Léonard, coiffeur de son état, aperçut la première fois la Dauphine Marie-Antoinette lorsque celle-ci descendit de son carrosse
dans la cour de marbre à Versailles le 16 juillet 1770.
Il livre dans son "Journal" ses toutes premières impressions et trace d'un oeil expert le portait physique de la très jeune
Marie-Antoinette. Un portrait qui, lui-même l'avoue, ne ressemble pas - et il s'en excuse ...- "à ceux que les poètes ont tracé avec de si brillantes couleurs". Notre gascon le dit tout net : il joue la franchise. Soit.
Sa taille, bien prise, élancée mais déparée par une extrème maigreur, manquait encore de grâce, sans être toutefois disgraciée par cette roideur autrichienne (...). La fille de Marie-Thérèse dont les cheveux étaient alors d'un blond cendré me parut fort mal coiffée.

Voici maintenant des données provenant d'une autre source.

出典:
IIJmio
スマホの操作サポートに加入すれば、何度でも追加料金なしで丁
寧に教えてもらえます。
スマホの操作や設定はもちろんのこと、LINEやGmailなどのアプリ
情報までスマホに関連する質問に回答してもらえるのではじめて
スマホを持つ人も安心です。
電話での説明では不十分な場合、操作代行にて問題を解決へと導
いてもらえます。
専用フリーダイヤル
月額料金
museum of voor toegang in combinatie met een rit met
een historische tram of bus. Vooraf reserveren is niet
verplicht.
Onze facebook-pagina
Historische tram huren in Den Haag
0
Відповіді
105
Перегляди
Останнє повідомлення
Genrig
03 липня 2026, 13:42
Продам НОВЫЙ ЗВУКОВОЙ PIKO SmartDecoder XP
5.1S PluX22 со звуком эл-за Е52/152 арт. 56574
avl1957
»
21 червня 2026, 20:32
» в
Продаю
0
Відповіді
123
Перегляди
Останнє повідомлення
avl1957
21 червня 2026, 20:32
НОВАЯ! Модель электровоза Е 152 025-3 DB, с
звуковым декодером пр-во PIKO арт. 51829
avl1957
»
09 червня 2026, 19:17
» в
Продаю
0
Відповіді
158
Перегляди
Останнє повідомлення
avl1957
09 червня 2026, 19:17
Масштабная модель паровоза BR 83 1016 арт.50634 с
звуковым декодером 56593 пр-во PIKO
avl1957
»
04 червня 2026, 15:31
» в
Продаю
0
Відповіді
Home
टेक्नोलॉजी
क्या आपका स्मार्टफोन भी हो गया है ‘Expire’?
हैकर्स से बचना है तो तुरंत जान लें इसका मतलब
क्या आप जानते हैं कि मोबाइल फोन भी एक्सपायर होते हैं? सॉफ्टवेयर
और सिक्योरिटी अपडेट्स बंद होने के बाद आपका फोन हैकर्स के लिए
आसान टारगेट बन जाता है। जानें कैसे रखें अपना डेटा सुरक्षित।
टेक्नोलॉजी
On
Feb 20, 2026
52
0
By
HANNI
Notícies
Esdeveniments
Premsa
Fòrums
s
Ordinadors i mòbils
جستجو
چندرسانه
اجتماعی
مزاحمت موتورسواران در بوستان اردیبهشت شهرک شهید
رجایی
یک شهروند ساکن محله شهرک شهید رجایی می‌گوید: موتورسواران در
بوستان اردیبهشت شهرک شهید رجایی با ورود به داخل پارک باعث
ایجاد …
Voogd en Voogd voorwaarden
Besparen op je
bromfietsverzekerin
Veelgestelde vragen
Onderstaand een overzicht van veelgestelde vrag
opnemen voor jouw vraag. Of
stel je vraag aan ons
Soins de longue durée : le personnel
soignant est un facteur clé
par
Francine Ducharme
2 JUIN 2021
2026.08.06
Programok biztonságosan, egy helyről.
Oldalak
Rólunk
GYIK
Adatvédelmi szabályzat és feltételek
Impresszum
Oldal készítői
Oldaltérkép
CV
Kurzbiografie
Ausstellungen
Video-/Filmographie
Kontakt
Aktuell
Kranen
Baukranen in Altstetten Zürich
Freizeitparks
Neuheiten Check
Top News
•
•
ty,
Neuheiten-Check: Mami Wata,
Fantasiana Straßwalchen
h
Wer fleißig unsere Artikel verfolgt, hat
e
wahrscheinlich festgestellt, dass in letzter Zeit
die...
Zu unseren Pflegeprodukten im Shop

Les yeux de la Dauphine étaient d'un beau bleu d'azur, d'une expression vive et spirituelle, un peu hardie. Elle avait le front élevé, le nez aquilin trop prononcé, la bouche petite, les lèvres épaisses mais d'une grande fraîcheur, le teint d'une blancheur éclatante et relevé par des couleurs naturelles un peu fortes.
Marie-Antoinette portait la tête haute; il y avait de la fierté dans ses manières mais une fierté tempérée par un air et un ton de douceur qui captivaient au moment ou l'on allait se trouver offensé de l'orgueil que cette affabilité démentait avec bonheur."
Puis, il esquisse son portrait moral.
Quelques pages plus loin, il dépeint son entourage. Sans ménagement, toutes griffes dehors, diront certains.
" Elle (ndlr: la société de Marie-Antoinette) se composa de femmes amies du plaisir, ennemies de la gêne, riant de tout, même des propos qu'on tenait sur leur réputation, et ne reconnaissant pour loi que la nécessité de passer joyeusement la vie, derrière une mince et quelquefois trompeuse cloison de bienséances, cachant mal ou ne cachant point du tout certains travers approchant du scandale. La dame d'honneur * vit dans l'invasion de cet essaim folâtre le point de départ d'une décadence prochaine de la monarchie."